Face à Face avec Jean-Bernard Lévy - EDF et la neutralité carbone - Revue N°2 (janvier-février 2021)
Le 19 novembre, c’est pour la première fois en téléconférence qu’a eu lieu le Face à Face de l’association. Philippe Sajhau (S 83), vice-président Rayonnement de CentraleSupélec Alumni, relayait les questions du chat à Jean-Bernard Lévy, président-directeur général d’EDF, venu évoquer les relations de l’opérateur historique avec la neutralité carbone.
La raison d’être d’EDF
« Lors de l’assemblée générale d’EDF en mai 2020, nous avons adopté notre “raison d’être” qui est tournée vers la lutte contre le changement climatique, mais en y insérant les notions de progrès et de confort. Nous ne croyons pas à la stagnation séculaire que souhaitent certains, nous restons porteurs d’une notion de service public et de contribution au progrès de l’humanité. »
L’hydrogène
« Actuellement, l’hydrogène obtenu à partir d’hydrolyse reste cinq fois plus cher que son équivalent, sous-produit de l’industrie pétrochimique. Mais à terme, l’hydrogène décarboné pourra se substituer au carboné dans certains processus, comme la fabrication d’engrais. La chimie de l’hydrogène représente 2 à 3 % des émissions de CO2, l’équivalent du transport aérien, ce n’est donc pas négligeable. Il peut également servir à propulser des véhicules, plutôt dans le cadre du transport lourd : bateaux, poids-lourds, transports en commun… Les conditions de stockage dissuaderont sans doute de l’utiliser pour les véhicules individuels. »
Le nucléaire
« EDF exploite le plus grand parc nucléaire du monde – le parc nord-américain est plus vaste, mais divisé entre plusieurs opérateurs.

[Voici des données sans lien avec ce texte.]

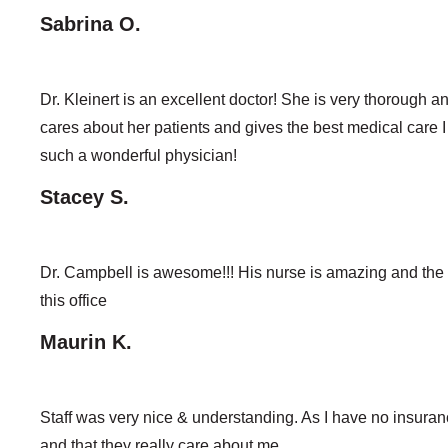
Sabrina O.
Dr. Kleinert is an excellent doctor! She is very thorough a
cares about her patients and gives the best medical care I
such a wonderful physician!
Stacey S.
Dr. Campbell is awesome!!! His nurse is amazing and the e
this office
Maurin K.
Staff was very nice & understanding. As I have no insura
and that they really care about me.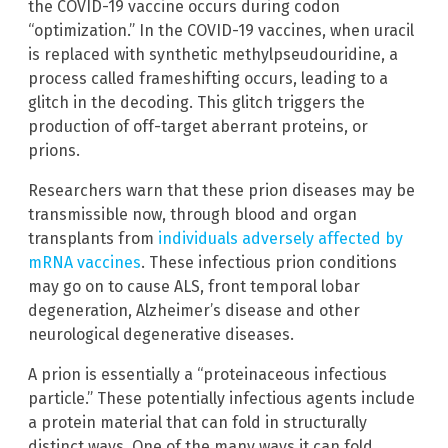
the COVID-19 vaccine occurs during codon
“optimization.” In the COVID-19 vaccines, when uracil
is replaced with synthetic methylpseudouridine, a
process called frameshifting occurs, leading to a
glitch in the decoding. This glitch triggers the
production of off-target aberrant proteins, or
prions.
Researchers warn that these prion diseases may be
transmissible now, through blood and organ
transplants from
individuals adversely affected by
mRNA vaccines
. These infectious prion conditions
may go on to cause ALS, front temporal lobar
degeneration, Alzheimer’s disease and other
neurological degenerative diseases.
A prion is essentially a “proteinaceous infectious
particle.” These potentially infectious agents include
a protein material that can fold in structurally
distinct ways. One of the many ways it can fold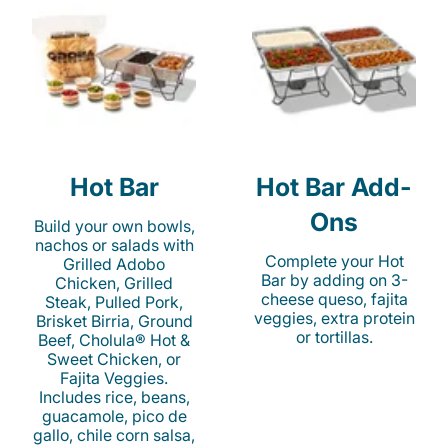
Hot Bar
Hot Bar Add-
Ons
Build your own bowls,
nachos or salads with
Complete your Hot
Grilled Adobo
Bar by adding on 3-
Chicken, Grilled
cheese queso, fajita
Steak, Pulled Pork,
veggies, extra protein
Brisket Birria, Ground
or tortillas.
Beef, Cholula® Hot &
Sweet Chicken, or
Fajita Veggies.
Includes rice, beans,
guacamole, pico de
gallo, chile corn salsa,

Nous avons notamment racheté les activités nucléaires britanniques. Le Giec comme l’Agence internationale de l’énergie appellent tous deux à doubler le parc mondial d’ici 2040. Les principales constructions sont en Asie, dans les pays émergents… EDF prépare à la demande du gouvernement un dossier en vue d’une décision sur la construction de 6 EPR en France. Cette décision sera prise probablement après les élections présidentielles. Concernant la fusion nucléaire et ITER, nous n’avons pas vocation à faire autre chose que de la veille sur le sujet, qui est entre les mains du CEA. La 4e génération, elle, repose sur notre bonne connaissance du réacteur refroidi au sodium, des études devenues difficiles depuis que l’État a fermé le projet. Il y a également un engouement pour les réacteurs modulaires SMR, avec des prototypes en construction un peu partout. Ce sont des dispositifs économiques et intéressants, mais nous n’allons pas remplacer tout notre parc avec.»
Le stockage
« Depuis trois ans, nous avons un plan stockage en cours, qui passe par différents moyens. Le plus accessible, ce sont les barrages : nous réclamons vigoureusement de remettre les stations de pompage à l’ordre du jour, elles permettent un énorme stockage en contrepartie d’une empreinte écologique relativement faible. Il ne s’agit plus d’inonder toute une vallée comme il y a soixante ans ! Nous continuons également de travailler sur les batteries, notamment pour les faire passer d’un usage mobile à un usage stationnaire. »
Le prochain grand défi
« Nos décisions sont-elles neutres, positives ou négatives vis-à-vis du changement climatique ? Il va encore falloir du temps avant que cette question ne devienne un réflexe systématique, même si la prise de conscience collective a progressé. On voit que les subventions envers les énergies fossiles sont encore très importantes, y compris en France. On est à des années-lumière d ’un monde où la sobriété énergétique serait prégnante. » n
Propos recueillis par Julien Meyrat
Les alumni et la neutralité carbone
Pablo Santamaria (ECP 83), PDG de Formitel, a profité du Face à Face pour présenter les résultats d’un sondage effectué auprès des dirigeants alumni (avant la pandémie de Covid-19, convient-il de préciser). Il en ressort que si une large majorité de participants (80 %) estime la neutralité carbone très importante et attend d’EDF qu’elle s’implique sur le sujet, beaucoup moins (50 %) pensent qu’il faut favoriser l’éolien ou investir dans la mobilité électrique. Très peu enfin (20 %) trouvent réaliste l’ambition européenne du 100 % neutre en 2050.